In the second clinical study, 25 patients with stroke were studied on a hospital ward, between four and 27 hours after stroke onset. Of the 25 patients, 10 had a haemorrhagic stroke and 15 had an ischaemic stroke. In addition, 65 healthy people were imaged. In this study the second prototype was used, which was a custom-built helmet with 12 patch antennas.

The signals obtained were analysed by a computer algorithm.

What were the basic results?

In the first clinical study, if the cut-off was set to identify all patients with haemorrhagic stroke, four of the 11 patients with ischaemic stroke were misclassified with haemorrhagic stroke.

In the second clinical study, when the cut-off was set to identify all patients with haemorrhagic stroke, one of the 15 patients with ischaemic stroke was misclassified with haemorrhagic stroke.
The technique was even better at distinguishing between patients with haemorrhagic stroke and healthy people.

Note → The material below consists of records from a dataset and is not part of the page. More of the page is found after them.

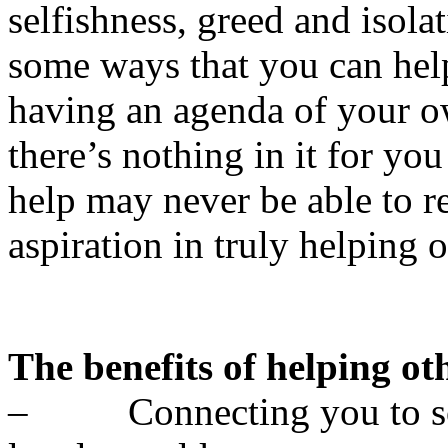
selfishness, greed and isol
some ways that you can hel
having an agenda of your o
there’s nothing in it for yo
help may never be able to r
aspiration in truly helping o
The benefits of helping ot
– Connecting you to som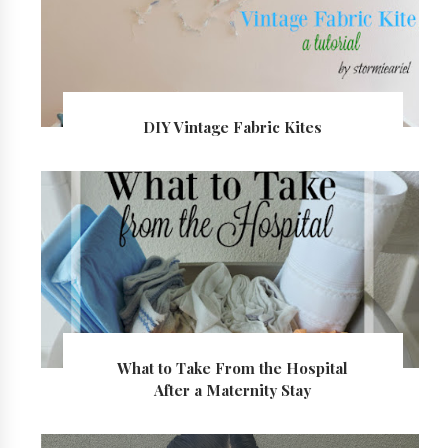
DIY Vintage Fabric Kites
What to Take From the Hospital
After a Maternity Stay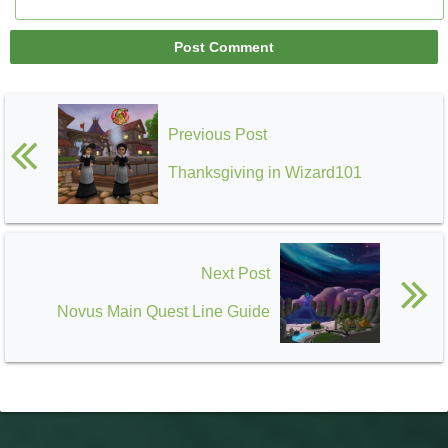
Previous Post
Thanksgiving in Wizard101
Next Post
Novus Main Quest Line Guide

How did the researchers interpret the results?

The researchers conclude that: “The relative simplicity and size of microwave-based systems compared to CT [computed tomography] or MRI [magnetic resonance imaging] scanners make them easily applicable in a pre-hospital setting. We suggest that microwave technology could result in a substantial increase of patients reaching a stroke diagnosis in time for introduction of thrombolytic [anti-clotting] treatment.

“The socioeconomic ramifications of such a development are obvious not only in the industrial world but also, and perhaps even more so, in the developing world,” they said.

Conclusion

This study has shown that haemorrhagic strokes could potentially be distinguished from ischaemic strokes by analysing microwave scattering measurements.

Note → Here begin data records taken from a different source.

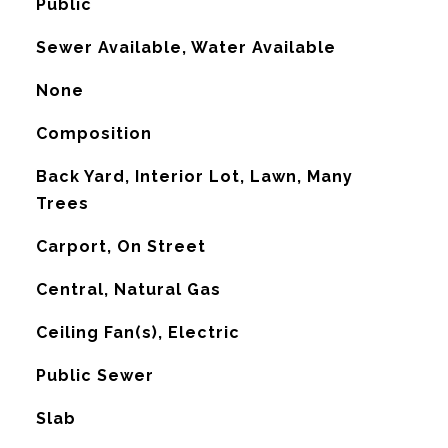
Public
Sewer Available, Water Available
None
Composition
Back Yard, Interior Lot, Lawn, Many
Trees
Carport, On Street
Central, Natural Gas
G
Ceiling Fan(s), Electric
Public Sewer
Slab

While the two types of stroke can already be accurately diagnosed by CT or MRI scans in hospital, the “microwave helmet” development is important because it could potentially be used before someone arrives in hospital. This would avoid any time delay and allow people with ischaemic stroke to receive the anti-clotting medication that they need as soon as possible, potentially reducing the extent of damage the stroke causes.

The technique isn’t perfect yet, but the researchers are hopeful that information from a larger data-set from an ongoing clinical study will improve the predictive power of the algorithms.

They also say that “introduction of pre-hospital thrombolytic [anti-clotting] treatment based on a microwave scan diagnosis will have to await studies of larger clinical cohorts”.

So while this early stage research is encouraging, further work is required before “microwave helmets” are used to distinguish between ischaemic and haemorrhagic strokes. More work is also needed to prove whether they could improve the care and treatment of people who’ve had a stroke.